Part of the fun is, of course, watching the races unfold. The other part: predicting how it’s going to happen. It’s one thing to predict the finishing order of the race. But can you hand-pick a seven-runner squad that’s better than anyone else’s in the country?
You’ve got that chance to find out as the U.S. Track & Field and Cross Country Coaches Association (USTFCCCA) hosts its third annual online cross country game, the TEAM BUILDER FANTASY CHALLENGE for Saturday’s Division I Championships.
How does it work? Simple: you pick your seven-runner team, watch the NCAA Championships in person or on NCAA.com (while following along on the USTFCCCA National Results Wall), and see how the seven runners you picked stack up against the teams created by other XC fans around the country.
The catch? Don’t expect to just load up on last year’s top seven returners. Where’s the fun in that?

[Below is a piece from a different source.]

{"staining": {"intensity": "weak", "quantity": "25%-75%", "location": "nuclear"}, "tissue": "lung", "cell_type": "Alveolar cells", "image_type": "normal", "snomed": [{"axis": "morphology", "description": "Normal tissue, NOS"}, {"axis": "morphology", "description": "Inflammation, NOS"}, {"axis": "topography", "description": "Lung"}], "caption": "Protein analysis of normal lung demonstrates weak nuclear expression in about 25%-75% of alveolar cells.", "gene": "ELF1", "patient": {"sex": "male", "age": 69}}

Here’s how it’s going to work. Your seven runners will come from three different categories:
- Frontrunners: Pick THREE runners who finished first or second in their regional championship this past weekend OR were a top-20 finisher at last year’s NCAA Championships OR are listed in the latest top-25 on Flotrack’s Saucony Flo50 individual rankings. (Example: a runner who finished third at regionals but was top 20 at NCAAs last year would be in this category)
- The Pack: Pick TWO runners who finished between third and 10th in the regional championships OR finished between 21st and 50th at NCAAs a year ago.
- The Dark Horses: Pick any TWO remaining runners in the field in the hopes of getting surprise low points to help your team to the title.
It’s that simple. You get to pick two squads: a men’s team and a women’s team (pick both or your teams won’t submit). Regular NCAA scoring rules apply: we take the top five finishers from your seven and add up their team points. Lowest score wins.
Winners will get the satisfaction and bragging rights of being the most knowledgeable individual who entered this contest. The entrant with the lowest combined men’s and women’s score will lay claim to even more significant bragging rights.